Em 2013, a gestão da vereadora Margarete Pereira (PP) na Presidência da Câmara de Vereadores de Santo Antônio da Patrulha, ficou marcada pela responsabilidade no uso do dinheiro público. Devido a essa boa administração dos recursos houve sobra de valores no orçamento do Legislativo Municipal. Essa verba foi dividida entre os vereadores para que eles a indicassem para ser utilizada em para obras, instituições e projetos de governo, num máximo de R$ 25 mil por vereador.
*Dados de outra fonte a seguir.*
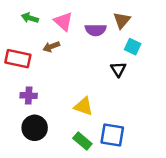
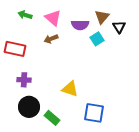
brown arrow: (51, 47) -> (51, 39), moved
cyan square: (133, 47) -> (97, 39), moved, turned 32
black triangle: (118, 69) -> (119, 27), moved
green rectangle: (82, 141) -> (52, 118), moved

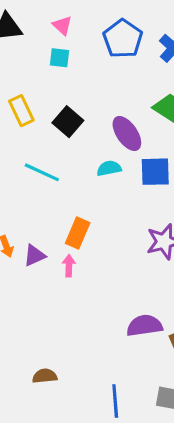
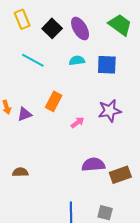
purple ellipse: (127, 133) -> (80, 29), moved
pink arrow: (69, 266) -> (78, 123), moved, turned 48
brown semicircle: (45, 376) -> (20, 172), moved

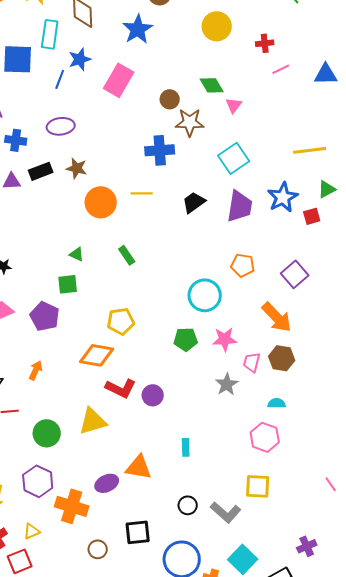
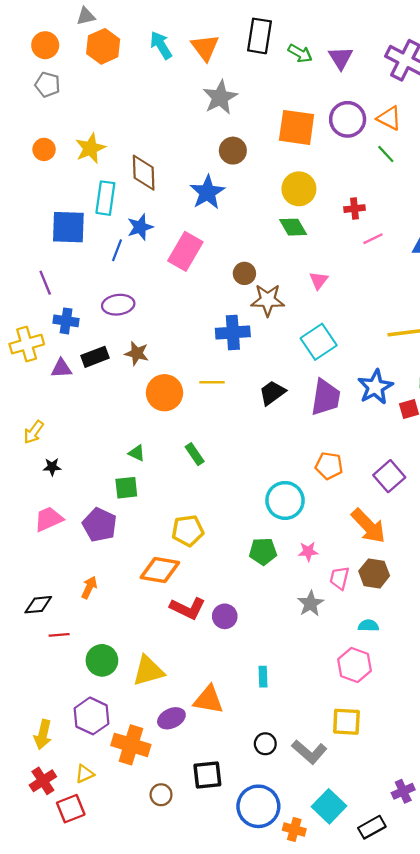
green diamond: (212, 85) -> (293, 227), moved
pink star: (225, 339) -> (308, 551), size x0.7
yellow triangle: (93, 421) -> (148, 671), moved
Uma das destinações que Margarete deu foi para a instalação de placas informativas sinalizando pontos turísticos da cidade e órgãos públicos. No final do mês de janeiro, a vereadora viu seu pedido se tornar realidade.

Placas indicativas foram instaladas nos seguintes pontos: Restaurante Casa DaColônia, Correios, Bradesco, Bar Turista, Centro de Informações Turísticas, Xis Beleza, Parque da Guarda, Fórum e Avenida Borges de Medeiros. “Estas placas ajudarão muito aos turistas que frequentam nossa cidade em número cada vez maior. Os locais onde as placas foram colocadas são estratégicos e certamente proporcionarão um aumento significativo no número de visitantes nos pontos turísticos de Santo Antônio”, destaca Margarete.

Protocolo Digital
Ao final de 2014, foi aprovada uma resolução que cria o Protocolo Digital na Câmara de Vereadores. O projeto foi uma iniciativa da vereadora Margarete. A partir de 2015, todo e qualquer documento que tramite no Legislativo é protocolado por mecanismos de arquivo digital. Proposições Parlamentares, Pedidos de Informações, Pedidos de Providências, Ofícios, Memorandos Internos etc, serão todos abrangidos pela medida.

“É uma preocupação ambiental. Milhares de árvores são derrubadas com frequência para a produção de papel. E quanto menos árvores, maiores os efeitos no meio ambiente, como, por exemplo, o efeito estufa, que vem tornando o planeta mais quente a cada ano que passa. Sem contar que, anualmente, uma quantidade assustadora de papel simplesmente é jogada fora. Apenas em 2014, a Câmara utilizou um valor aproximado de 100 mil folhas de papel. Com a aplicação desta resolução, à impressão de documentos será diminuída de forma drástica, evitando esse uso exagerado, combatendo o desperdício e ainda economizando recursos”, explica Margarete.